Flamboiement des Épines d'Acanthaire

Suspendu à deux cents micromètres de la surface de cette créature, vous faites face à l'une des architectures les plus improbables du vivant : un Acantharia, protiste pélagique dont le squelette n'est pas constitué de silice comme ses cousins radiolaires, mais de sulfate de strontium — la célestite — vingt épines cristallines disposées selon une symétrie absolue régie par la loi de Müller, impossible à obtenir par hasard biologique.

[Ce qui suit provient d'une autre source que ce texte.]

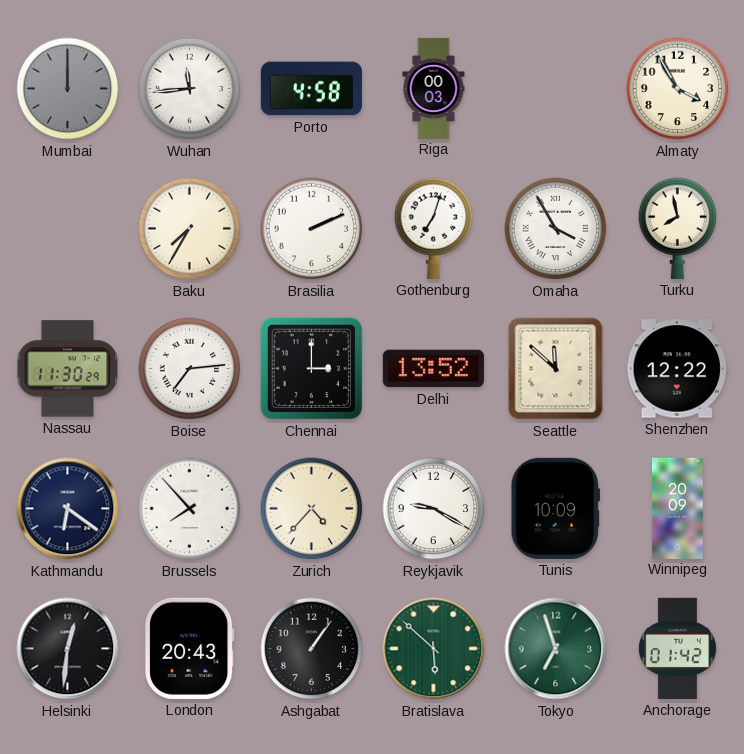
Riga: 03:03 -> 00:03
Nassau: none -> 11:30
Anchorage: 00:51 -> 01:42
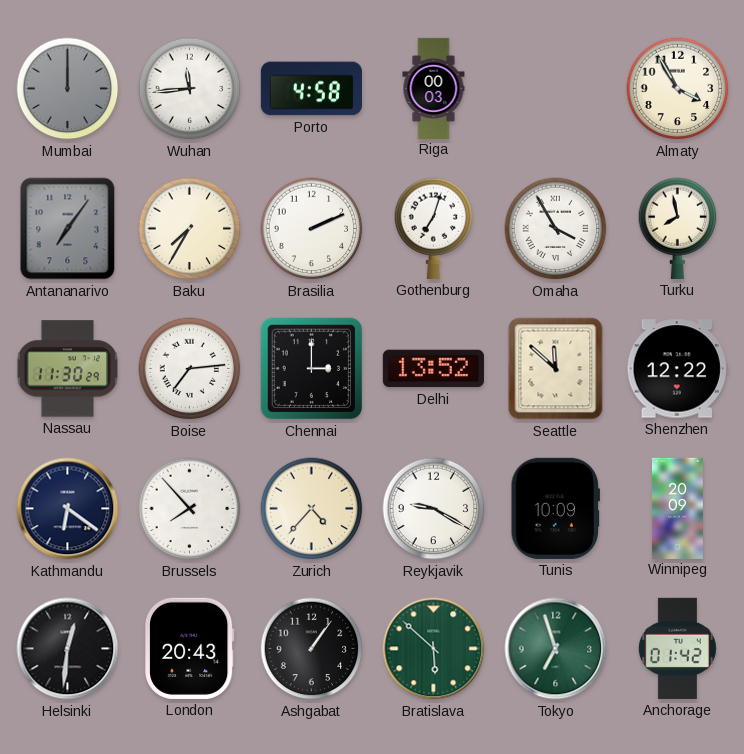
Antananarivo: none -> 7:06
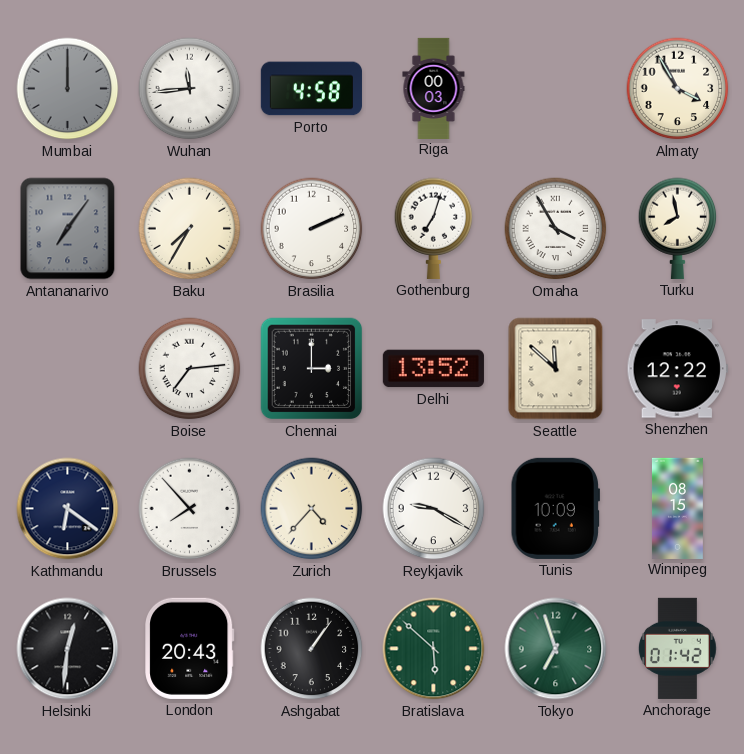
Nassau: 11:30 -> none
Winnipeg: 20:09 -> 08:15
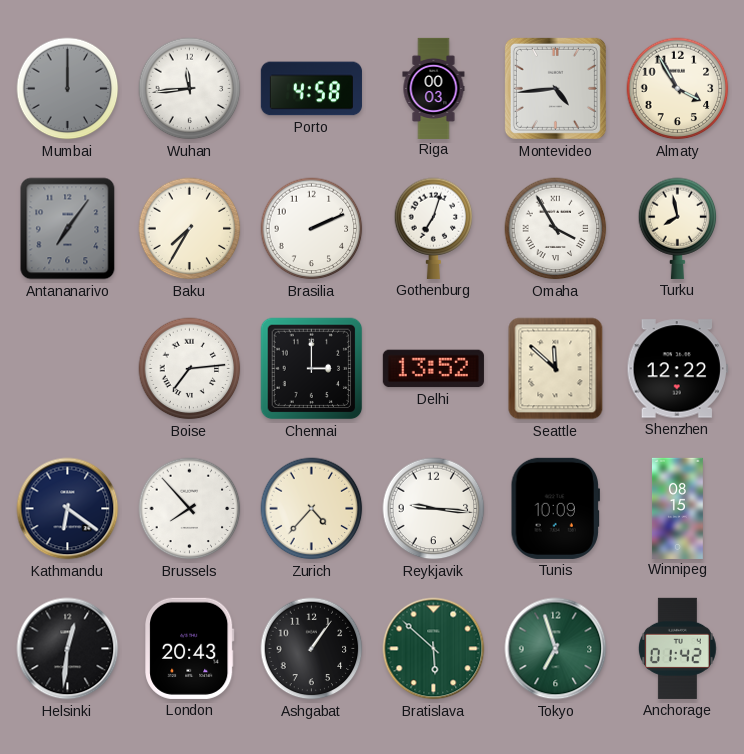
Montevideo: none -> 4:44
Reykjavik: 9:20 -> 9:16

Sous lumière polarisée croisée, la biréfringence de chaque épine transforme leur anisotropie cristalline en couleurs d'interférence distinctes — cyan électrique, magenta saturé, cobalt profond, or chaud — chaque teinte révélant l'orientation précise du réseau cristallin par rapport aux polariseurs, aucune épine ne partageant exactement la même couleur car aucune n'est orientée à l'identique dans l'espace tridimensionnel. Au centre de ce brasier géométrique, la capsule centrale est un ovale sombre et dense, halogène ambré des corps de zooxanthelles serrés contre sa paroi — algues symbiotiques de cinq à quinze micromètres dont les pigments chlorophylliens captent la lumière solaire descendante pour nourrir l'hôte en sucres photosynthétiques. Entre les épines, presque invisibles dans l'éclat polarisé, les câbles myonémaux tirés comme des filins d'orgue mécanique relient les spines à la capsule, capables de contracter l'ensemble du squelette en quelques secondes, ajustant la profondeur de flottaison de l'organisme dans une colonne d'eau que vous percevez maintenant comme un milieu visqueux et actif, peuplé de particules colloïdales qui scintillent faiblement dans le courant brownien.